Os protagonistas de "Plataforma" (2000), o filme que colocou Jia Zhang-ke no mapa da cinefilia mundial
Foto: Artcam Internacional, Divulgação

Você poderia, por favor, comentar os seguintes filmes fundamentais da filmografia de Jia, Plataforma, Em Busca da Vida, O Mundo e Um Toque de Pecado?
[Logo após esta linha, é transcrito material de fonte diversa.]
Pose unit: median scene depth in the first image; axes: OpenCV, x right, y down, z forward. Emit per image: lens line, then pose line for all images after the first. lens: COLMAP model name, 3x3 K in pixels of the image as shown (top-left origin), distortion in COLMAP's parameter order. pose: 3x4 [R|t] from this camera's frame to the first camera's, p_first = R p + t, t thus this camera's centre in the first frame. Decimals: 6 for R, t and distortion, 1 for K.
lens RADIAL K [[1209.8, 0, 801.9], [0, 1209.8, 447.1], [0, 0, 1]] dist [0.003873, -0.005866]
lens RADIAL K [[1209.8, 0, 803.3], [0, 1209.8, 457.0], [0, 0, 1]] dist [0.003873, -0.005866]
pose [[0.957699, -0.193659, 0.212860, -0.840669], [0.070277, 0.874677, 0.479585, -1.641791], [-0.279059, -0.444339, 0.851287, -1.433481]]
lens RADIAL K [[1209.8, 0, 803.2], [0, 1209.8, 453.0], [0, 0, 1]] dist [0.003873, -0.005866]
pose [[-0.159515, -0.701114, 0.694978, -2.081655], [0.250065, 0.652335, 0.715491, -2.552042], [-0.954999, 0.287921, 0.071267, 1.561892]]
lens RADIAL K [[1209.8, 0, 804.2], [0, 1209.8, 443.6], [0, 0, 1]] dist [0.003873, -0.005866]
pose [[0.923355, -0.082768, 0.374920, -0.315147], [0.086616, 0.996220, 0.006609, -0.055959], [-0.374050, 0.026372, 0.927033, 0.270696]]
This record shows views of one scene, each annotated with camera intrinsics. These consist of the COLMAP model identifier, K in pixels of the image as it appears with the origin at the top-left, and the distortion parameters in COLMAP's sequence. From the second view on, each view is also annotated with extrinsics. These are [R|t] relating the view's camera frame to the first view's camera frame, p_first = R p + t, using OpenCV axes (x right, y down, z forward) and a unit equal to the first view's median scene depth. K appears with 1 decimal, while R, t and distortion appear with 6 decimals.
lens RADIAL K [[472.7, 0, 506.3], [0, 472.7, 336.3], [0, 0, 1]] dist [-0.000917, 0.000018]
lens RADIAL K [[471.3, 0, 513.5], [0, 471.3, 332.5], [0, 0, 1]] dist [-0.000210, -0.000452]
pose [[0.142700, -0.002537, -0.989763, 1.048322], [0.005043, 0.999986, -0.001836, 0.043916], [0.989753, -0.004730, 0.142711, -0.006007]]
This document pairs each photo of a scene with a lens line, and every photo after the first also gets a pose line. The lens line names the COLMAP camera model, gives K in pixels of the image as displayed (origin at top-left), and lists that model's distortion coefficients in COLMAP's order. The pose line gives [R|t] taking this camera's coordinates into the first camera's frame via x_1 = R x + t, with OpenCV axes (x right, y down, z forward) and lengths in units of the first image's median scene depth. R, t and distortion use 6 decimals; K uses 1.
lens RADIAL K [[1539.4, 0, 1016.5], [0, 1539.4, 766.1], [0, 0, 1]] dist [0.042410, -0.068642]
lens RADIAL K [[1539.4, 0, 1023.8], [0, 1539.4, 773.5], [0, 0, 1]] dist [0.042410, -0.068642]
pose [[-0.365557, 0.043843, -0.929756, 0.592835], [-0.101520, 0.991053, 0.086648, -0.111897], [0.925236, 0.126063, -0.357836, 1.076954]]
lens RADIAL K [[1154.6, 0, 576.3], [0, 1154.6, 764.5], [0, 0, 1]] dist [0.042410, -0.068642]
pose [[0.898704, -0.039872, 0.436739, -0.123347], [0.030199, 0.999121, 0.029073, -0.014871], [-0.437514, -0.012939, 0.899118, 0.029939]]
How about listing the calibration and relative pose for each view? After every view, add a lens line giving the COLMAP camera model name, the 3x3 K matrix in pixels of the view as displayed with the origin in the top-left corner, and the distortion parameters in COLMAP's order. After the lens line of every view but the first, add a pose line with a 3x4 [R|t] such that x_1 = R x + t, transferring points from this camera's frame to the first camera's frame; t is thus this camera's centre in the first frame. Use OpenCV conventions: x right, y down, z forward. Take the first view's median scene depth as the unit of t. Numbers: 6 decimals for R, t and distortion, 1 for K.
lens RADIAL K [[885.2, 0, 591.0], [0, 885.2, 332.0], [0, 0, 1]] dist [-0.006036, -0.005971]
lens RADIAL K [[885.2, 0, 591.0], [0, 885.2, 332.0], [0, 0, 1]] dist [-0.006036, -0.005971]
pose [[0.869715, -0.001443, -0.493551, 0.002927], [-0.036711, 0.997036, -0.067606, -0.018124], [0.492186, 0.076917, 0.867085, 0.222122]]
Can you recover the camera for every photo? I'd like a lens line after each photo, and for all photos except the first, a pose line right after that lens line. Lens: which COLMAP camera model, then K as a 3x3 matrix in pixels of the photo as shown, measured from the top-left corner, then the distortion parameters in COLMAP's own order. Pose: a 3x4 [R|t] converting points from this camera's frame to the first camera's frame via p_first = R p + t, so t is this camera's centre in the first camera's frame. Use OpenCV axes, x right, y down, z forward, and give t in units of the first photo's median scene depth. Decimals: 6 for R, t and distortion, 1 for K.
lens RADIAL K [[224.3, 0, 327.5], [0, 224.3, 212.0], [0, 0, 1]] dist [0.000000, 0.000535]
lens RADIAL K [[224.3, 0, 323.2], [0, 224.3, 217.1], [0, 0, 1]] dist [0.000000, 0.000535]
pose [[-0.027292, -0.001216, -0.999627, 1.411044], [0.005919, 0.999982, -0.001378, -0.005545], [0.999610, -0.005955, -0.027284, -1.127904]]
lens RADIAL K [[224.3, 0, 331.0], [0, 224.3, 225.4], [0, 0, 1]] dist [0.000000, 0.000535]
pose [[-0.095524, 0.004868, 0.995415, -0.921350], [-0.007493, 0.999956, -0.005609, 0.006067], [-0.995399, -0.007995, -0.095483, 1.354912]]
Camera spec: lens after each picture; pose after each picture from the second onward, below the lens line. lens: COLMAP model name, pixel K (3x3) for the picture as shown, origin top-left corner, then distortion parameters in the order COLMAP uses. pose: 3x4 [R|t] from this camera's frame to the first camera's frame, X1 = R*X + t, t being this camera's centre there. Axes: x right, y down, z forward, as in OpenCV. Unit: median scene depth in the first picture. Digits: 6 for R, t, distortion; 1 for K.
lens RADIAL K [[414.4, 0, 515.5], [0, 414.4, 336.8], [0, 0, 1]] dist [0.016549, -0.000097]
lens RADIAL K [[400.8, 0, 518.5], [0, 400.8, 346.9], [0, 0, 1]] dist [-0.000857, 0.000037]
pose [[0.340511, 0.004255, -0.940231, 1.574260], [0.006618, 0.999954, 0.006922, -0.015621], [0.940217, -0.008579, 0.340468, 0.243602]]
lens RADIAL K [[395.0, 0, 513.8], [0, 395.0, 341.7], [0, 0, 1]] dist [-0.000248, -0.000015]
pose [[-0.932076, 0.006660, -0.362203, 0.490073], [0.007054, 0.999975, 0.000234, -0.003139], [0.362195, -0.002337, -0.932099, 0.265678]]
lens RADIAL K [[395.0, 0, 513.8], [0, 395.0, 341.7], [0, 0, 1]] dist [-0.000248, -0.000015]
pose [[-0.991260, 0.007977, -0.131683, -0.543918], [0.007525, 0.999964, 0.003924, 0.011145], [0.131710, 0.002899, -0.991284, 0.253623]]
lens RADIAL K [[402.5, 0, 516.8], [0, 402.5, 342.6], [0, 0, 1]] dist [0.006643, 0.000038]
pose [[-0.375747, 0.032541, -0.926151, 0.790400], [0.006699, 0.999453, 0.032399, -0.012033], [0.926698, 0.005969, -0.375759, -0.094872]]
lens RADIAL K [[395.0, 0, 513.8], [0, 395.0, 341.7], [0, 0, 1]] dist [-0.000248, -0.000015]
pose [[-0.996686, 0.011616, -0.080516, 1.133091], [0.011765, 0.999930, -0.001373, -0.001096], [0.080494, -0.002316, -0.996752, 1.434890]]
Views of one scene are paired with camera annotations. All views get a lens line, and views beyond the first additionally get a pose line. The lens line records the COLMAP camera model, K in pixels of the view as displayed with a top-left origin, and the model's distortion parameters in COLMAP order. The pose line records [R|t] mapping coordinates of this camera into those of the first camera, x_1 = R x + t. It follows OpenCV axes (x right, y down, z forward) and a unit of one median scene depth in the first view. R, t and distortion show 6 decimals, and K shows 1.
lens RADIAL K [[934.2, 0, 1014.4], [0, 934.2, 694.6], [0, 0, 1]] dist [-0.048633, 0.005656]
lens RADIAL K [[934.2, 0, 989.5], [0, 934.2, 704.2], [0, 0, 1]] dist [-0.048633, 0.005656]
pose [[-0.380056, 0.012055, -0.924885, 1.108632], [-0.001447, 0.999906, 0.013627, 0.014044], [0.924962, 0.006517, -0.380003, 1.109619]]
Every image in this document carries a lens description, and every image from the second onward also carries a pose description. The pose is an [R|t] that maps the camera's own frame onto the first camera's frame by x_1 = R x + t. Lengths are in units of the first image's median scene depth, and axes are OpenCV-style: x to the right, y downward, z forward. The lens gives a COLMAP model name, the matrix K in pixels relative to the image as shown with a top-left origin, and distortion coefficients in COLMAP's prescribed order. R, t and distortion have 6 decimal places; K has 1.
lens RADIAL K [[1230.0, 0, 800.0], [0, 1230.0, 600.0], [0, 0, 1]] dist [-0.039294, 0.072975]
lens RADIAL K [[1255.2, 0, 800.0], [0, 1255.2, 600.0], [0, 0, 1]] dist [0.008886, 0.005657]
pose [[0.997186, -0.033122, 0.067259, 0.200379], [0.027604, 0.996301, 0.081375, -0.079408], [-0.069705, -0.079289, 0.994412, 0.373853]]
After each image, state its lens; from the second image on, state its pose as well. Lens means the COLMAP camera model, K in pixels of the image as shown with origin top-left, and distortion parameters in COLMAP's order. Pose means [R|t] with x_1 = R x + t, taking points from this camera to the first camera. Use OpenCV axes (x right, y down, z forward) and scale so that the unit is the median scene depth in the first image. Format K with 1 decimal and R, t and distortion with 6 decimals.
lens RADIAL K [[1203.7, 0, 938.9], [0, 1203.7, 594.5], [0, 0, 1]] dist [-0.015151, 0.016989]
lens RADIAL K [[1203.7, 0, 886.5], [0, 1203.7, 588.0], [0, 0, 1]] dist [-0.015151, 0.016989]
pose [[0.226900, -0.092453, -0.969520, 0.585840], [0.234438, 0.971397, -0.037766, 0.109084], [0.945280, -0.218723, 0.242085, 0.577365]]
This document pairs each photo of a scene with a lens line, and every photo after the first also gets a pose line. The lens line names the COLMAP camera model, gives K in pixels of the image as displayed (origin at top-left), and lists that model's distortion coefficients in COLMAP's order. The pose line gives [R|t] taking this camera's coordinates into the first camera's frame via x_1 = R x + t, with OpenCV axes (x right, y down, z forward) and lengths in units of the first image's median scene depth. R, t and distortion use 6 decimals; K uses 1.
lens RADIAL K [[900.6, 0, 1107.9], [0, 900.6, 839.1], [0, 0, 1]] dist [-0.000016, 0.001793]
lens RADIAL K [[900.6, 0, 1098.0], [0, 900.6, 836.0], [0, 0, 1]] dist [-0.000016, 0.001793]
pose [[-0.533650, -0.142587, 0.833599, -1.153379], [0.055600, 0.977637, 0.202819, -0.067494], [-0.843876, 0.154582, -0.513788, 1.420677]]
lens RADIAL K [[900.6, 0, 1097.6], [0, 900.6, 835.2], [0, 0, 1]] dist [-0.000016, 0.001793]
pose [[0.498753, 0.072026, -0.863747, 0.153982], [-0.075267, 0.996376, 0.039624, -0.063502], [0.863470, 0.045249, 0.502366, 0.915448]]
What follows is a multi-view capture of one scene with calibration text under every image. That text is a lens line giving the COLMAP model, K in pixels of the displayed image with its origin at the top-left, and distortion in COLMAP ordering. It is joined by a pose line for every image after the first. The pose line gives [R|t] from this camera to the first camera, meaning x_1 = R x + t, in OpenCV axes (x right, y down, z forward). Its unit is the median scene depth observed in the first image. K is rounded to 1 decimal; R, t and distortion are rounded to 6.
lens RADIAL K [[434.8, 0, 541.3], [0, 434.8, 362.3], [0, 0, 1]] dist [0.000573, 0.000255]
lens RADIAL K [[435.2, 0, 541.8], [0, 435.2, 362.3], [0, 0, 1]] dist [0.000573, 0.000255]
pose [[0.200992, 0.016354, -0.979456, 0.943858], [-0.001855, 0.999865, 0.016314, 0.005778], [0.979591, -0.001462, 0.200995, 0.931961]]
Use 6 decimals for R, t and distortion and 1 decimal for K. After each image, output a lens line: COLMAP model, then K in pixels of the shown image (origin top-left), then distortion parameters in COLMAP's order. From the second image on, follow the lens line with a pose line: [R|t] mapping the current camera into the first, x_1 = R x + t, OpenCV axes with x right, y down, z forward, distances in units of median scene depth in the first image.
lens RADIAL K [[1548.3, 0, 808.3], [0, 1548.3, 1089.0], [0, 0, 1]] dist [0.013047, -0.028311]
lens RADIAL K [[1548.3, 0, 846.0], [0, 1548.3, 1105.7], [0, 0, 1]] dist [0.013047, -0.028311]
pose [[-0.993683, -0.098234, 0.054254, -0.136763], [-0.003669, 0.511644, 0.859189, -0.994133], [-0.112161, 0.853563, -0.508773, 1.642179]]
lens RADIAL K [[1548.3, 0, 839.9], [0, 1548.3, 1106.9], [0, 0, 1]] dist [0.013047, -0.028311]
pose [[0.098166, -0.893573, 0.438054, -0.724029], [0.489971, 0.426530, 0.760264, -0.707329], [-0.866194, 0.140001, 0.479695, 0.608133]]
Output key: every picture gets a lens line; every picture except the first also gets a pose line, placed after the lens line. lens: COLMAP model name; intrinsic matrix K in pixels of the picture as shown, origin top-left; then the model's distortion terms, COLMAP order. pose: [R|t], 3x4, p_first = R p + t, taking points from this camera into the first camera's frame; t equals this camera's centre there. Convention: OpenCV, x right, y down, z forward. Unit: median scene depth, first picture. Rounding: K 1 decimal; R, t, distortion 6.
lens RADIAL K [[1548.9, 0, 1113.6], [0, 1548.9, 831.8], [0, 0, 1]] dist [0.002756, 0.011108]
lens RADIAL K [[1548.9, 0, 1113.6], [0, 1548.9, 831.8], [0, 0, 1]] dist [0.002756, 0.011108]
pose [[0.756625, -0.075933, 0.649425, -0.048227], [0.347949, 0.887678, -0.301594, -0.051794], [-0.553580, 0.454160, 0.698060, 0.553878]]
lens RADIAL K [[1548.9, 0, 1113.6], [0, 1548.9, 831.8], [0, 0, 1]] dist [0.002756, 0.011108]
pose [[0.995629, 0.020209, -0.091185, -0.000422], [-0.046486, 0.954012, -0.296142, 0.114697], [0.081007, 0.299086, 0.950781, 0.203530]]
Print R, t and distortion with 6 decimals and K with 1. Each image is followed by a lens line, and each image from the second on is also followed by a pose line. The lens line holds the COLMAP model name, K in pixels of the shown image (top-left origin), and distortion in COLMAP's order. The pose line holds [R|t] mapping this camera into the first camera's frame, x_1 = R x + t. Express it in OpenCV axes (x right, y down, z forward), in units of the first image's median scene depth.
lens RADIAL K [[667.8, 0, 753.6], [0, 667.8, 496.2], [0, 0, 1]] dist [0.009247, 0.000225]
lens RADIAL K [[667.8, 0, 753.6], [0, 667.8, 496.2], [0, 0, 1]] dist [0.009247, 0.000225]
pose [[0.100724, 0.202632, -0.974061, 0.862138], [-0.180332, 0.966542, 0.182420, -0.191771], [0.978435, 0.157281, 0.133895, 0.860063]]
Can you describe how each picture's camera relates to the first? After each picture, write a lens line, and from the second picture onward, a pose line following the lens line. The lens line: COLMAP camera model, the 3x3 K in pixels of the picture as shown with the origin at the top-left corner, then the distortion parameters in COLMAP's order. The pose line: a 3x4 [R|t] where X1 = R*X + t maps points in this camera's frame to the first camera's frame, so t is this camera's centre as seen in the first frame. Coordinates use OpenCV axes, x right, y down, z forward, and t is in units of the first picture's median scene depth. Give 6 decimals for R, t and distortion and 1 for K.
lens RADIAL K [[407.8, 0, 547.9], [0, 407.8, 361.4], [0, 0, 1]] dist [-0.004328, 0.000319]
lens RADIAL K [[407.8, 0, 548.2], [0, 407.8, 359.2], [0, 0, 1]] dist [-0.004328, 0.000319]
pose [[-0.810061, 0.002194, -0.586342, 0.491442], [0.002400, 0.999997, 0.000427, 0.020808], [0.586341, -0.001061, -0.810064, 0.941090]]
Plataforma me impactou profundamente. Não esperava que um cineasta que filmava do outro lado do mundo pudesse falar de forma tão vertical de sentimentos ou situações que me pareciam tão próximas. A angústia do fim da adolescência e da passagem para a idade adulta, a crise de identidade, a orfandade de personagens que sofriam os efeitos da transição abrupta de uma sociedade planificada para o vale-tudo da globalização. O Mundo é uma potente reflexão sobre a implosão do tempo e do espaço com o advento da internet, e sobre a solidão dos tempos que vivemos. Em Busca da Vida é um filme sobre o resgate da memória individual, mas também coletiva. O filme acompanha personagens que tentam achar seus familiares entre as ruínas de cidades milenares, destruídas para dar lugar à maior barragem do mundo, a de Três Gargantas. Um Toque de Pecado é um filme sobre a irrupção da violência no mundo globalizado. Não descreve apenas a China, mas também situações que ecoam em outras latitudes, incluindo o Brasil.
Quais são seus próximos projetos?
Estou trabalhando em dois projetos. Gostaria imensamente de trabalhar novamente com Fernanda Montenegro, a maior atriz com quem tive o privilégio de colaborar. E com Gael Bernal, com quem vivi a experiência única de filmar Diários de Motocicleta.